[TEXT PASSAGE Boundary: Start]

# Reo First Impression



## Silver (14/5/14)

Tonight I had my own little party with my Silver REO

It was my first coiling session on it and my first vape. I thought I would share my experiences and views.

I made two coils

First was a 1.1 ohm basic microcoil
5 Pawns Bowdens Mate 12 mg
Superb flavour, strong throat hit - great vaping action. Super allround.
- and the coil wasnt even that high, probably only a bit higher than the airhole

Second coil was a 0.8 ohm paracoil (thanks to @vaalboy) - I raised the coil a bit more than the first one
HHV Huntsman 15mg
Oh my goodness, I thought I was in heaven. Man that flavour was so amplified. Throat hit was epic. Two or three puffs and its too much, in a lovely way. *The best vape Ive had to date*.

And the fabulous part is that after several puffs i just squonk the bottle. Not difficult at all. And the whole experience is there for you again.... And again.... And again.... Wow, this is the life!

The Reomizer is the easiest thing to build a coil on.
Changing flavours was so easy. Screw out the one bottle and put in another one. No cleaning. Just a wick change.
The Reo just worked. No fuss. No bother. No leaks. No strange behaviour.

I am super impressed.

Were there any negatives? None. Not a single thing. I am very pleased so far.

Will give it time and see how it copes "in the field" and how it behaves as a portable but if the first evening is anything to go by I think this may just blossom into true love.

Pictures to follow....

Reactions: Like 3 | Winner 5


----------



## Tristan (14/5/14)

[TEXT PASSAGE Boundary: End]

> _WORK REQUEST A_
Summarize the Reo post in two sentences.

[DATA PROVIDED Boundary: Start]

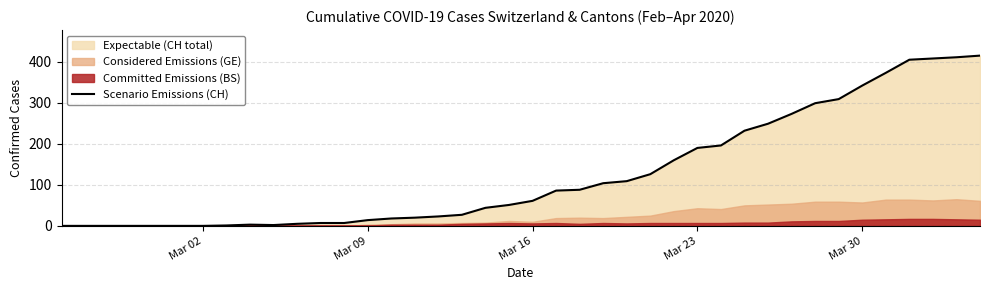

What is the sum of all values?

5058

[DATA PROVIDED Boundary: End]
[DATA PROVIDED Boundary: Start]

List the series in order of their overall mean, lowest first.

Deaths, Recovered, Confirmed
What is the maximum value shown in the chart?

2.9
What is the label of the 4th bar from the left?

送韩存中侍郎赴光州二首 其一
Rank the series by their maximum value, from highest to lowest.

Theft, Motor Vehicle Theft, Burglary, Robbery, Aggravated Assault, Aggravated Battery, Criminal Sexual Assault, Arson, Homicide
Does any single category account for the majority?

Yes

[DATA PROVIDED Boundary: End]

> _WORK REQUEST B_
Tally the lines in the entries that contain the string "lowest". Give only the number.

> _WRITTEN REPLY A_
On a first evening with a Silver REO, the poster built a 1.1 ohm microcoil, which gave superb flavor and a strong throat hit, and a 0.8 ohm paracoil, which gave the best vape the poster had had to date. The Reo was easy to build on and to switch flavors with, showed no leaks or strange behavior, and left the poster very impressed, though its performance as a portable is still to be seen.

> _WRITTEN REPLY B_
2